►
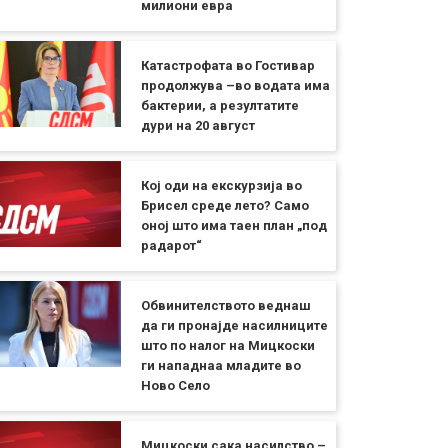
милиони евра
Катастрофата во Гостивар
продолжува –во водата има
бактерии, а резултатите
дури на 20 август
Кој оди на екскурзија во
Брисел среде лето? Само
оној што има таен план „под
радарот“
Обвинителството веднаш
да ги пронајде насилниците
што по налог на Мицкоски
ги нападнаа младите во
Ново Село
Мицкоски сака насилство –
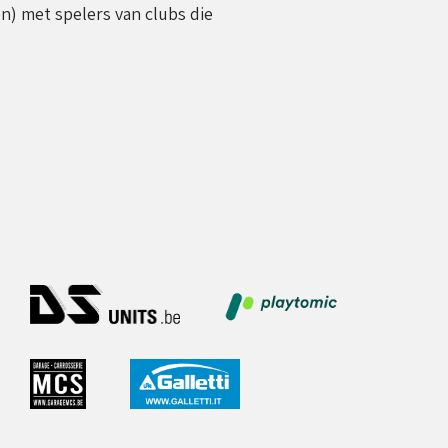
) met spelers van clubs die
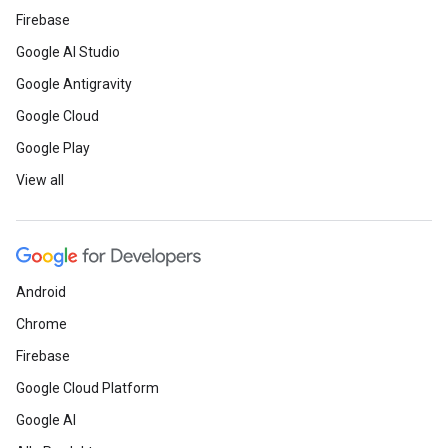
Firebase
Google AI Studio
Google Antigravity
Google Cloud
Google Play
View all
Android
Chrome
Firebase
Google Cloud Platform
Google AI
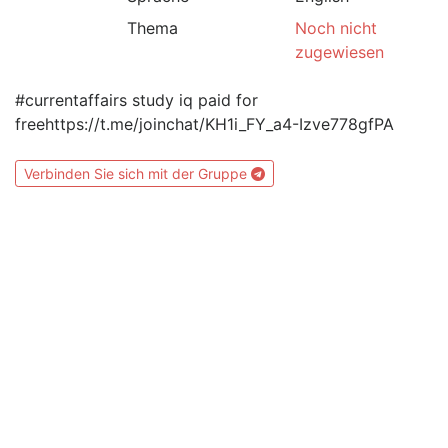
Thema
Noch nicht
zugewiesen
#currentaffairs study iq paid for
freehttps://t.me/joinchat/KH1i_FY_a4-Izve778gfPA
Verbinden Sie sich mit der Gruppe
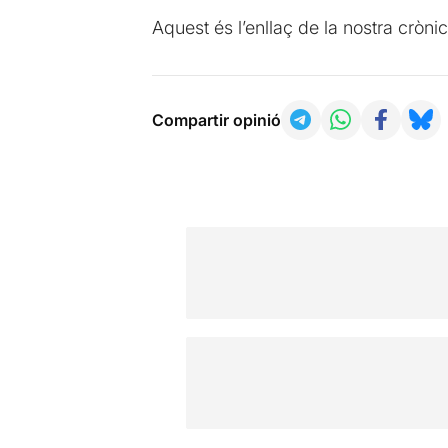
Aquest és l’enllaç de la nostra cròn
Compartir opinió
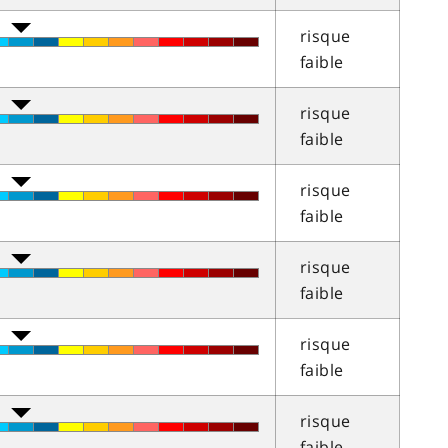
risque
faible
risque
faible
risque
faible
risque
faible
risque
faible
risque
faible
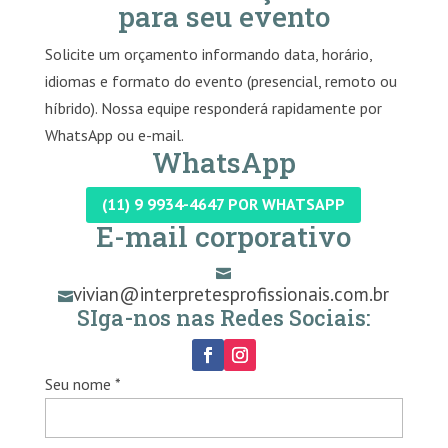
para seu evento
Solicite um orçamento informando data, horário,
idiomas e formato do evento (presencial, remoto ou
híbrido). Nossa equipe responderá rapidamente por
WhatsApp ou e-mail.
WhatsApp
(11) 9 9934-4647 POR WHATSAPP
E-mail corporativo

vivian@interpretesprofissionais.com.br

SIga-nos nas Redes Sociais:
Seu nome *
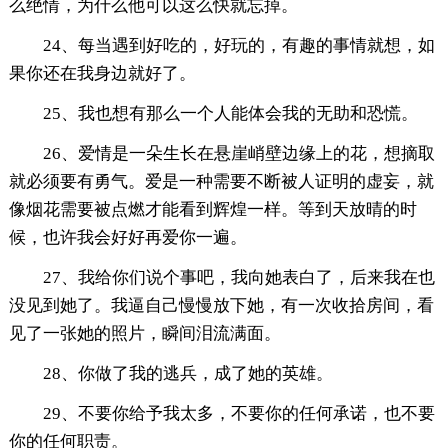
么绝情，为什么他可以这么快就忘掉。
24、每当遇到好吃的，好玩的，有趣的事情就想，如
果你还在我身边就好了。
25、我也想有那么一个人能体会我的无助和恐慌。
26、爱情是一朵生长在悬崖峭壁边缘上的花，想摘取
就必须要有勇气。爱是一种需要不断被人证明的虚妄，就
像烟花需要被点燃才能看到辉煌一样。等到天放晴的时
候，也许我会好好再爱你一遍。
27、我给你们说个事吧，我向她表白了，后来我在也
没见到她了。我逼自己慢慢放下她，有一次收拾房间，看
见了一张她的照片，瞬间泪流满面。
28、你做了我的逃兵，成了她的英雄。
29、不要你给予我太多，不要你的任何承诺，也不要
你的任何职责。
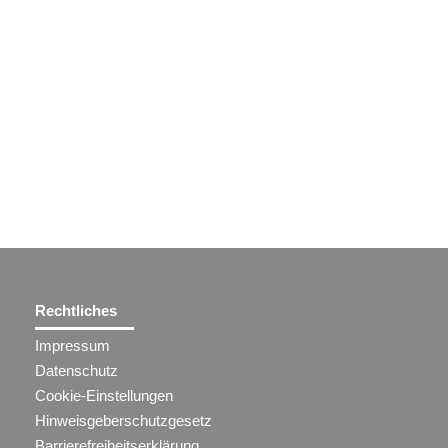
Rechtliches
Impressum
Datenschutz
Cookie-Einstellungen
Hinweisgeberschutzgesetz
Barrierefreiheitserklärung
◄
▶ _PROBLEM TO SOLVE_
Please update the records above by changing every "Firebase" to "Firestore" and keeping all other text the same. Leave the pictures out.

▶ _SOLUTION_
милиони евра
Катастрофата во Гостивар
продолжува –во водата има
бактерии, а резултатите
дури на 20 август
Кој оди на екскурзија во
Брисел среде лето? Само
оној што има таен план „под
радарот“
Обвинителството веднаш
да ги пронајде насилниците
што по налог на Мицкоски
ги нападнаа младите во
Ново Село
Мицкоски сака насилство –
) met spelers van clubs die
Firestore
Google AI Studio
Google Antigravity
Google Cloud
Google Play
View all
Android
Chrome
Firestore
Google Cloud Platform
Google AI
Thema
Noch nicht
zugewiesen
#currentaffairs study iq paid for
freehttps://t.me/joinchat/KH1i_FY_a4-Izve778gfPA
Verbinden Sie sich mit der Gruppe
Aquest és l’enllaç de la nostra cròn
Compartir opinió
risque
faible
risque
faible
risque
faible
risque
faible
risque
faible
risque
faible
para seu evento
Solicite um orçamento informando data, horário,
idiomas e formato do evento (presencial, remoto ou
híbrido). Nossa equipe responderá rapidamente por
WhatsApp ou e-mail.
WhatsApp
(11) 9 9934-4647 POR WHATSAPP
E-mail corporativo

vivian@interpretesprofissionais.com.br

SIga-nos nas Redes Sociais:
Seu nome *
么绝情，为什么他可以这么快就忘掉。
24、每当遇到好吃的，好玩的，有趣的事情就想，如
果你还在我身边就好了。
25、我也想有那么一个人能体会我的无助和恐慌。
26、爱情是一朵生长在悬崖峭壁边缘上的花，想摘取
就必须要有勇气。爱是一种需要不断被人证明的虚妄，就
像烟花需要被点燃才能看到辉煌一样。等到天放晴的时
候，也许我会好好再爱你一遍。
27、我给你们说个事吧，我向她表白了，后来我在也
没见到她了。我逼自己慢慢放下她，有一次收拾房间，看
见了一张她的照片，瞬间泪流满面。
28、你做了我的逃兵，成了她的英雄。
29、不要你给予我太多，不要你的任何承诺，也不要
你的任何职责。
Rechtliches
Impressum
Datenschutz
Cookie-Einstellungen
Hinweisgeberschutzgesetz
Barrierefreiheitserklärung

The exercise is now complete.